> WORK TASK: The response has to reproduce all entries exactly while excluding their pictures.

[Start of Attachment]

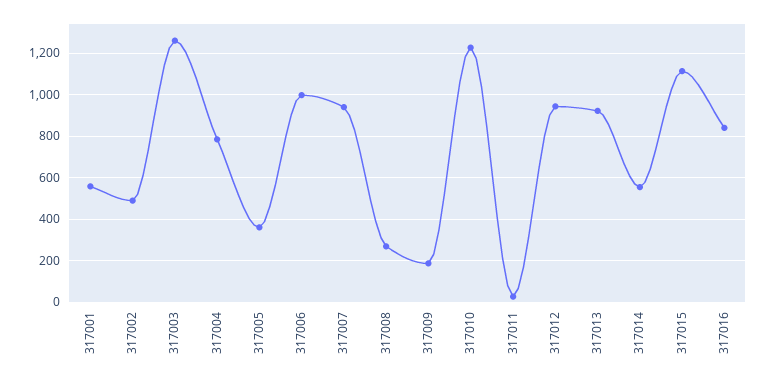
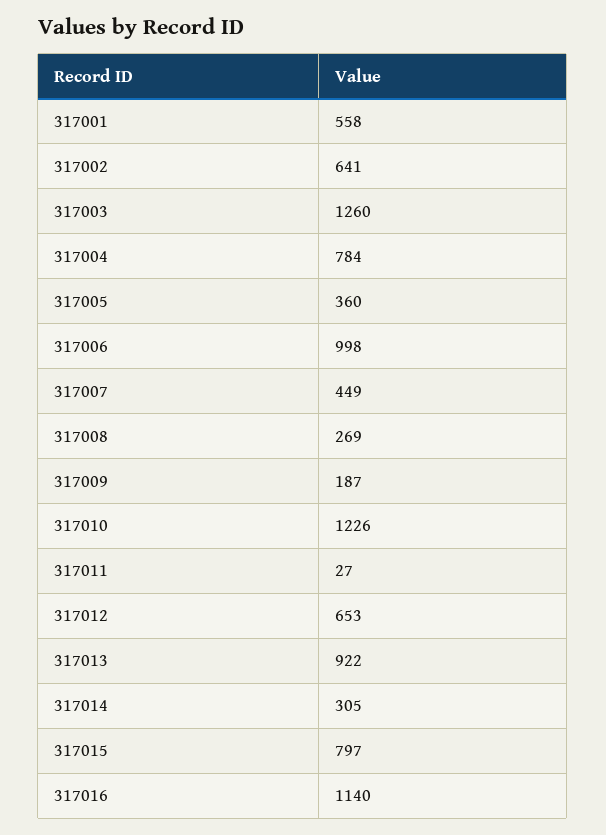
  {
    "317001": 558,
-   "317002": 500,
+   "317002": 641,
    "317003": 1260,
    "317004": 784,
    "317005": 360,
    "317006": 998,
-   "317007": 950,
+   "317007": 449,
    "317008": 269,
    "317009": 187,
    "317010": 1226,
    "317011": 27,
-   "317012": 950,
+   "317012": 653,
    "317013": 922,
-   "317014": 550,
+   "317014": 305,
-   "317015": 1100,
+   "317015": 797,
-   "317016": 850
+   "317016": 1140
  }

[End of Attachment]

> RESPONSE FOR THIS EXERCISE:
  {
    "317001": 558,
-   "317002": 500,
+   "317002": 641,
    "317003": 1260,
    "317004": 784,
    "317005": 360,
    "317006": 998,
-   "317007": 950,
+   "317007": 449,
    "317008": 269,
    "317009": 187,
    "317010": 1226,
    "317011": 27,
-   "317012": 950,
+   "317012": 653,
    "317013": 922,
-   "317014": 550,
+   "317014": 305,
-   "317015": 1100,
+   "317015": 797,
-   "317016": 850
+   "317016": 1140
  }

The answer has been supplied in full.